In many regards, this relationship followed another close one forged between Uribe’s predecessor Andrés Pastrana and architect of the U.S’s counter-narcotics policy Plan Colombia: Bill Clinton. During Clinton’s final year in office, many Colombians will recall both Presidents strolling the colonial Old City of Cartagena in sombreros vueltiaos.

For many politicians of the Centro Democrático party, a Trump victory will continue its unwavering support of its most vocal and controversial leader and harsh critic of the growing leftist and nationalist movements spreading through South America and ideologically backed by Sao Paulo Forum.  The Forum has been blamed for fueling much of the social unrest that began in Chile and reached Colombia with the violent protests of the Paro Nacional.

Among the “progressive movements” allied with the Sao Paulo Forum is Colombia Humana, represented by former Bogotá Mayor Gustavo Petro and Senator of the coalition. During Trump’s many campaign trips to the battleground state of Florida, the U.S President overtly labeled Petro a “former M-19 guerrilla,” stoking fears that a possible victory at the polls in 2022 of the “socialist” would turn this nation into a Colombo-Castro-Chavista regime. Petro mocked Trump’s comments to the exiled Colombian community, stating that he backs Joe Biden for President.

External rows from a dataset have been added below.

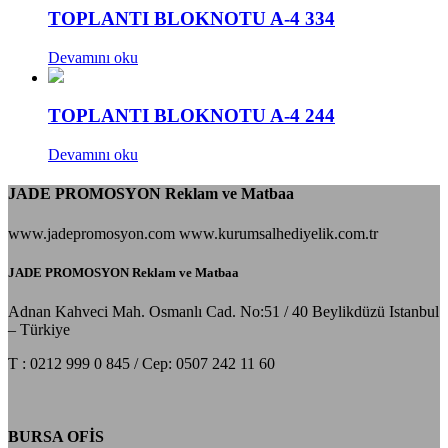
TOPLANTI BLOKNOTU A-4 334
Devamını oku
TOPLANTI BLOKNOTU A-4 244
Devamını oku
JADE PROMOSYON Reklam ve Matbaa
www.jadepromosyon.com www.kurumsalhediyelik.com.tr
JADE PROMOSYON Reklam ve Matbaa
Adnan Kahveci Mah. Osmanlı Cad. No:51 / 40 Beylikdüzü Istanbul
– Türkiye
T : 0212 999 0 845 / Cep: 0507 242 11 60
BURSA OFİS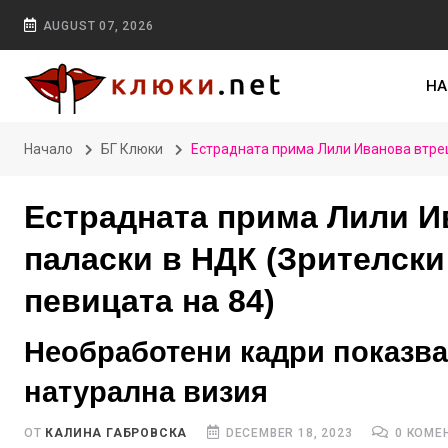
AUGUST 07, 2026
НА
Начало
БГ Клюки
Естрадната прима Лили Иванова втрещ
Естрадната прима Лили И
паласки в НДК (Зрителски
певицата на 84)
Необработени кадри показва
натурална визия
ОТ
КАЛИНА ГАБРОВСКА
DECEMBER 18, 2023
0 КОМЕ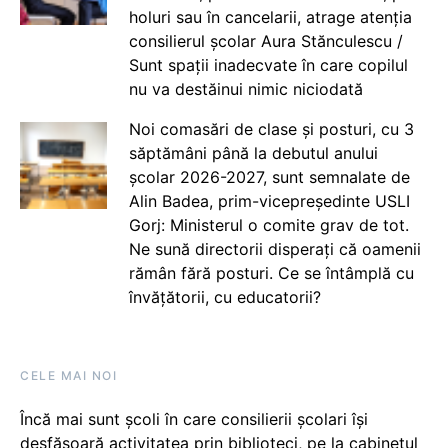
holuri sau în cancelarii, atrage atenția
consilierul școlar Aura Stănculescu /
Sunt spații inadecvate în care copilul
nu va destăinui nimic niciodată
Noi comasări de clase și posturi, cu 3
săptămâni până la debutul anului
școlar 2026-2027, sunt semnalate de
Alin Badea, prim-vicepreședinte USLI
Gorj: Ministerul o comite grav de tot.
Ne sună directorii disperați că oamenii
rămân fără posturi. Ce se întâmplă cu
învățătorii, cu educatorii?
CELE MAI NOI
Încă mai sunt școli în care consilierii școlari își
desfășoară activitatea prin biblioteci, pe la cabinetul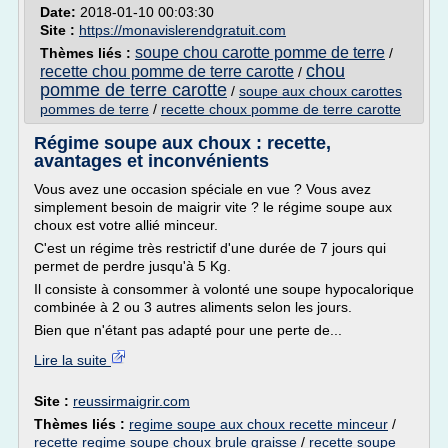
Date:
2018-01-10 00:03:30
Site :
https://monavislerendgratuit.com
soupe chou carotte pomme de terre
Thèmes liés :
/
chou
recette chou pomme de terre carotte
/
pomme de terre carotte
/
soupe aux choux carottes
pommes de terre
/
recette choux pomme de terre carotte
Régime soupe aux choux : recette,
avantages et inconvénients
Vous avez une occasion spéciale en vue ? Vous avez
simplement besoin de maigrir vite ? le régime soupe aux
choux est votre allié minceur.
C'est un régime très restrictif d'une durée de 7 jours qui
permet de perdre jusqu'à 5 Kg.
Il consiste à consommer à volonté une soupe hypocalorique
combinée à 2 ou 3 autres aliments selon les jours.
Bien que n'étant pas adapté pour une perte de...
Lire la suite
Site :
reussirmaigrir.com
Thèmes liés :
regime soupe aux choux recette minceur
/
recette regime soupe choux brule graisse
/
recette soupe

A Joe Biden victory also bodes well for Colombia given that U.S engagement on security, social and humanitarian issues transcends bipartisan lines in Congress. The challenge, however, for the Biden – Harris ticket during Duque’s remaining years will be to maintain military and counter-narcotics cooperation while the U.S attempts to appease Nicolás Maduro and force a peaceful transition of power in  Venezuela. And should Duque’s successor in 2022 be sympathetic to the Sao Paulo Forum, Colombia’s historic standing as a cornerstone of the U.S and most “trusted friend,” could be under threat at the expense of populism and increasingly obsolete anti-imperialism narrative.